I love this survey because it is mostly of physicians, which physicians are doing the lion’s share of the palliative care work here, but what you say you’re comfortable doing for depression care might not dovetail with what a psychologist or socialworker would do in the context of depression care. Elissa: Right?
We talk about why it’s so hard with Abby Rosenberg (chief of PC at DFCI and Boston Childrens), Nick Purol (clinical socialworker at DFCI and Boston Childrens), Daniel Eison (pediatric PC doc and co-host of PediPal). Aren’t young adults so much harder than the geriatric patients we take care of? Abby: Thank you.
In the US, geriatrics “grew up” as an academic profession with a heavy research base. Clinical growth of geriatrics programs has lagged academic research, despite the rapid aging of the population. . The outpatient clinic and how that’s going to work. You work with who’s there and they, they deliver care.
It was started by a socialworker who really saw some gaps in care with those at end-of-life, particularly those with chronic long-term illness, having important conversations. What the socialworkers are … Eric: Yeah. Beth: From a hospice standpoint, we obviously have the nursing support, socialwork chaplaincy.
We have our socialworkers and our psychologists and we know how to manage these symptoms. We’re looking at a number of those, like did they have socialwork? And when I presented it to the transplant team, they said, “This is interesting, but we don’t need that. They’re because of the treatment.
How it works is that all patients will have access or encounters with the specialty trained clinician, a psychologist, a socialworker, a palliative care clinician. You got palliative care psychologists and socialworkers and pharmacists and MP’s and physicians and nurses, you know, the chaplains.

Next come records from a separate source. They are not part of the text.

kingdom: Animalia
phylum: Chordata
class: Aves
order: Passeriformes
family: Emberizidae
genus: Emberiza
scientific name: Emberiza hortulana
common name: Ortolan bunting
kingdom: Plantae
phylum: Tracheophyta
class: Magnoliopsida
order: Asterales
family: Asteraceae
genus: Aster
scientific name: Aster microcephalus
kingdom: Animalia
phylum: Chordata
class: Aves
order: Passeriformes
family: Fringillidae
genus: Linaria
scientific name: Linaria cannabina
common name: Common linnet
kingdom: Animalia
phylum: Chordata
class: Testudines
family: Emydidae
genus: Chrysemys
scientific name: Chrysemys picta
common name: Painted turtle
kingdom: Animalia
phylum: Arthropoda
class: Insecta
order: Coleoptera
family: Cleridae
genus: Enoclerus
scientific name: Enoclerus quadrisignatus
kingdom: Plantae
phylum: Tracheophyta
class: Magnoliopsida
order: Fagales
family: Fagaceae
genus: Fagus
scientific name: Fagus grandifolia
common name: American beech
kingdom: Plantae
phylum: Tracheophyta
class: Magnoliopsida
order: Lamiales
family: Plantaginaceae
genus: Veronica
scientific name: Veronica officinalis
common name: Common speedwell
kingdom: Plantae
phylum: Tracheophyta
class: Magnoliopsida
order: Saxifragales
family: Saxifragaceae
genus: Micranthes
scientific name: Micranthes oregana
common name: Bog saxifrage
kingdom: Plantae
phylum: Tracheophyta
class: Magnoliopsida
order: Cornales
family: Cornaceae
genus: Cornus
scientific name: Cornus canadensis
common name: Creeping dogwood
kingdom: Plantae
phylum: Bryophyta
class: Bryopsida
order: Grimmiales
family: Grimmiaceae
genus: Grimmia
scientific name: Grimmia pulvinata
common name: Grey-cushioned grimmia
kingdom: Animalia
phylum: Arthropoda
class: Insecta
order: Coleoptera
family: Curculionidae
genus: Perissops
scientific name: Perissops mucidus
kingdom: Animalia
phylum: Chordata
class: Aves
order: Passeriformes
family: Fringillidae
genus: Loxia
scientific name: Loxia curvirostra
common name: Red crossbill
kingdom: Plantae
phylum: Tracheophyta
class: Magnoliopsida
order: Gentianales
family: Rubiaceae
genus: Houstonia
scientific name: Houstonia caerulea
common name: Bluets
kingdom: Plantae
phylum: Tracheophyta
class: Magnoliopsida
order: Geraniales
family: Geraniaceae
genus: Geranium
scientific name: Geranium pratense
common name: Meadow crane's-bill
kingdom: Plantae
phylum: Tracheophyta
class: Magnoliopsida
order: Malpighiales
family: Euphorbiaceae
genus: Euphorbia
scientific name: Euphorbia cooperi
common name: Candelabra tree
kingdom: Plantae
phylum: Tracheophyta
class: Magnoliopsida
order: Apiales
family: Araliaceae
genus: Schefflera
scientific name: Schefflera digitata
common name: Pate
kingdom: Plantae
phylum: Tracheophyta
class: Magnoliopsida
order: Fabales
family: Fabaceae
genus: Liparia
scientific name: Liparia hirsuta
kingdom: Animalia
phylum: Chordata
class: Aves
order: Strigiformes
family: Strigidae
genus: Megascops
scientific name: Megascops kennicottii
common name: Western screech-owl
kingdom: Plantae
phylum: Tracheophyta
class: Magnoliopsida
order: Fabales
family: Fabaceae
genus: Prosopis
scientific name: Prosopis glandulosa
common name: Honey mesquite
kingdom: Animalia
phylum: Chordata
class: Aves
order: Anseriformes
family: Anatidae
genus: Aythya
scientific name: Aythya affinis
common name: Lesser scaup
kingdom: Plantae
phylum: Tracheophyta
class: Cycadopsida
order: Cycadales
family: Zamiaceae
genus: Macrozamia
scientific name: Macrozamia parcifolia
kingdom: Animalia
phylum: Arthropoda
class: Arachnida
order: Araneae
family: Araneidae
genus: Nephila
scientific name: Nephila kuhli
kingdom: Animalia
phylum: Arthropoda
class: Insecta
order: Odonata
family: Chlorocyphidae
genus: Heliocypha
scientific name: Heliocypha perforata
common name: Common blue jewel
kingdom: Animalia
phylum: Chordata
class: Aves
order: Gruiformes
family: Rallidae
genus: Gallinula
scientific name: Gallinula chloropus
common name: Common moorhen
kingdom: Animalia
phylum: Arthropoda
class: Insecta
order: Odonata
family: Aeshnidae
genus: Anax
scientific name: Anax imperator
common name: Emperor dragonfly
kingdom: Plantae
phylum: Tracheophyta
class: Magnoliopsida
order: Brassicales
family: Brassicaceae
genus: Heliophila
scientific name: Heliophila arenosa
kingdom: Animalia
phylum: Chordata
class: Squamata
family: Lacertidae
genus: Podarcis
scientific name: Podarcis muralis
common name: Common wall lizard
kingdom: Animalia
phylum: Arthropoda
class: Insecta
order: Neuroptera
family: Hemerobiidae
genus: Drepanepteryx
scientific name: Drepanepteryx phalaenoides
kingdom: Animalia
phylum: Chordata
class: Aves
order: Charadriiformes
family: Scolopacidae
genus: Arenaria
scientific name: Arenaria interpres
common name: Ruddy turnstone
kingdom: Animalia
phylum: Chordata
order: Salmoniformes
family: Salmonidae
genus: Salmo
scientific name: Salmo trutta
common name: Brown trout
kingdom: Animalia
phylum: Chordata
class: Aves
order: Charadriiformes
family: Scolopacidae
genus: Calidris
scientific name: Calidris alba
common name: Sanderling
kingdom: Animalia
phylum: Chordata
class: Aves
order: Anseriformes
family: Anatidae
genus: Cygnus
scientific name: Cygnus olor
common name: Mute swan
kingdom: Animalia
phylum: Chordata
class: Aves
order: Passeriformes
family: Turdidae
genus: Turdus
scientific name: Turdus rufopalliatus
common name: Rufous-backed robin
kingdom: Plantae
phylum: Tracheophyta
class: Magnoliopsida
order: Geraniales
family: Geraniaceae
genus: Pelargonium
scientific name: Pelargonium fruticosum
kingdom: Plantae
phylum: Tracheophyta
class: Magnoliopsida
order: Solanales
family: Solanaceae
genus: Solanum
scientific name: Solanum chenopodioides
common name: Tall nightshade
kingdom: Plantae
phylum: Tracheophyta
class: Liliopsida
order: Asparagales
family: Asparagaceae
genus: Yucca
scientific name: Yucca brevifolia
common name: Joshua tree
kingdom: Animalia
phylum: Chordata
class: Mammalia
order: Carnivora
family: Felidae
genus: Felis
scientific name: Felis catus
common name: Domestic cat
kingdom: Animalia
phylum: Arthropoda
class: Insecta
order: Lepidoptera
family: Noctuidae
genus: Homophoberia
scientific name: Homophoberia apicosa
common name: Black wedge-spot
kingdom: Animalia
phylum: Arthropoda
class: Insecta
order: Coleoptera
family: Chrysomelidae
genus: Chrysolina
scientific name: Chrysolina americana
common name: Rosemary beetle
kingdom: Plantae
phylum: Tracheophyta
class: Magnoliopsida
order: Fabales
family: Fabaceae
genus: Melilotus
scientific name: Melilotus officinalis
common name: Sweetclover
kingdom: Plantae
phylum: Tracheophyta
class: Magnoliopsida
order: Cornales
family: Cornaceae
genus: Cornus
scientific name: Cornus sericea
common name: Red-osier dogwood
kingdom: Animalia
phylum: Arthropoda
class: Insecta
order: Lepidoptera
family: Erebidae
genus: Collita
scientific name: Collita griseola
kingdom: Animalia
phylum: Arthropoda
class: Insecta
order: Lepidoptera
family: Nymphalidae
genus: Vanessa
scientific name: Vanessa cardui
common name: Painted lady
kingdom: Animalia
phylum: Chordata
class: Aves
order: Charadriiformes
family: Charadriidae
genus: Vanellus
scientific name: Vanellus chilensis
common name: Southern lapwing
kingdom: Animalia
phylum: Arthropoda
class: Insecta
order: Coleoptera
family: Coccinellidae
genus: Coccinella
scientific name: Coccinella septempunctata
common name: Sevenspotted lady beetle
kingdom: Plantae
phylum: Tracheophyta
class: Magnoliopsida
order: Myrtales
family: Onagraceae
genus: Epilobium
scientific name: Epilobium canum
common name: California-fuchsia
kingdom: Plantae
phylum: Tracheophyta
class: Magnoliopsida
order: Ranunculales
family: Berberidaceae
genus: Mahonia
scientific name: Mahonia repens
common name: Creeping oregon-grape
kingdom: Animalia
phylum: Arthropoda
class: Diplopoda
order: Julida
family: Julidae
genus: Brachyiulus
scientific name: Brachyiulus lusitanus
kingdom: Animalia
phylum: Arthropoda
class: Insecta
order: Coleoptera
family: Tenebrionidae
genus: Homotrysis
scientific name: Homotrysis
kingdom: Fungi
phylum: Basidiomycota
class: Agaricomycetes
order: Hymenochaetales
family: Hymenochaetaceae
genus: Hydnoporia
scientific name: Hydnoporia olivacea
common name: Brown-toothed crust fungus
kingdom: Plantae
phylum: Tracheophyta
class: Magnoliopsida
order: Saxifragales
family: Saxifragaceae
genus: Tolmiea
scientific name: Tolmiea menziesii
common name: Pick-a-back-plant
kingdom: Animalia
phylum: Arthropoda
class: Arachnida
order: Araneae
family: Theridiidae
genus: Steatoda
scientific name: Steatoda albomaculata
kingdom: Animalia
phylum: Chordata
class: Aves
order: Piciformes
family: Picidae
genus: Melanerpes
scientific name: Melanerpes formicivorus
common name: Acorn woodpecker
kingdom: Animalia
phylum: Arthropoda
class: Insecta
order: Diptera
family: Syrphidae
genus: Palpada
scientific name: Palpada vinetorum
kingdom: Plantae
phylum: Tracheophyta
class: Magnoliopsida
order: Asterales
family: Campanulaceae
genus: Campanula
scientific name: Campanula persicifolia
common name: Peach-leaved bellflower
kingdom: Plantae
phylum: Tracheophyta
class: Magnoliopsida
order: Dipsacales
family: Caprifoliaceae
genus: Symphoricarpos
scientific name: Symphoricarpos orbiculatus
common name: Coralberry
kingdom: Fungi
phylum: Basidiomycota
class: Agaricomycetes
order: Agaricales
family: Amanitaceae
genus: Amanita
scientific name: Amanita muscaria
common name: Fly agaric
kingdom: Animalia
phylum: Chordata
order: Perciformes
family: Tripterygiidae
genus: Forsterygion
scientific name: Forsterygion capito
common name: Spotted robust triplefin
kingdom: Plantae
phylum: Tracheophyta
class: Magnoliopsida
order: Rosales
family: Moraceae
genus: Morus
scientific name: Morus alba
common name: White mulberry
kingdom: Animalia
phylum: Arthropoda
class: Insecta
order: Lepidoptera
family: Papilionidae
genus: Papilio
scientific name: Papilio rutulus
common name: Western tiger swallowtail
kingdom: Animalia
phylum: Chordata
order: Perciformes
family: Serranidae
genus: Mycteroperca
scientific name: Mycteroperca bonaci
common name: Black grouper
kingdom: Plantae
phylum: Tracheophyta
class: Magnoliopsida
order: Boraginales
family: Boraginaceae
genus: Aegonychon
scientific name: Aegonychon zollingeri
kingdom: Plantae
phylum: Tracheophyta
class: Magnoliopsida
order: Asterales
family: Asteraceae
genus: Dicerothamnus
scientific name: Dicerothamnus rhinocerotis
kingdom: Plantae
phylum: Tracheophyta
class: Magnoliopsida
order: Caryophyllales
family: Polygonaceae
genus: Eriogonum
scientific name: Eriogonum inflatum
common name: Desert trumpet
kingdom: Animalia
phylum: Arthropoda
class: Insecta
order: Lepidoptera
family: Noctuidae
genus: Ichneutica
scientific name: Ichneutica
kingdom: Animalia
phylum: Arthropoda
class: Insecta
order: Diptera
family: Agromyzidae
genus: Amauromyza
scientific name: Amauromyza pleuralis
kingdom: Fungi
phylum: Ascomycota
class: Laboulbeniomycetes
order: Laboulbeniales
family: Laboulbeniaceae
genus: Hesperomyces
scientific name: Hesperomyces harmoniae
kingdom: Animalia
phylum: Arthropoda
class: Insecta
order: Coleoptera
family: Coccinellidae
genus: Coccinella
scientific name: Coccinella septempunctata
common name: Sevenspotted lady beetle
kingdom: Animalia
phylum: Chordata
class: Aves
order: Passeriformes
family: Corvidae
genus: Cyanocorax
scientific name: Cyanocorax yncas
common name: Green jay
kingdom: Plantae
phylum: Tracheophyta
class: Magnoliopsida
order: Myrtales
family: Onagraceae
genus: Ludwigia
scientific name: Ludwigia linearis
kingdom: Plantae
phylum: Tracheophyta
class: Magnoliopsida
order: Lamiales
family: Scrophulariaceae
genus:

Training Hospitalists in Negotiations to Address Conflicts with Older Adults around Their Social Needs. Geriatrics. Alex: We are delighted to welcome back Lee Lindquist, who’s a geriatrician and chief of geriatrics at Northwestern. Prior to working with Lee, I was working at a senior center as a caregiver specialist. .”
We discuss: What is considered a hate incident, how is it tracked, what do we know about changes over time The wider impact of Anti-Asian hate on older Asians, who are afraid to go out, leading to anxiety, social isolation, loneliness, decreased exercise, missed appointments and medications. Jessica, welcome back to GeriPal. Geriatrician?
We have Vickie Leff who’s Executive Director of the Advanced Palliative and Hospice SocialWork Certification Program and also teaches in the UNC School of SocialWork. I find that it works a little bit better when it’s specific to a profession. Alex: We have a wonderful full house today, Eric.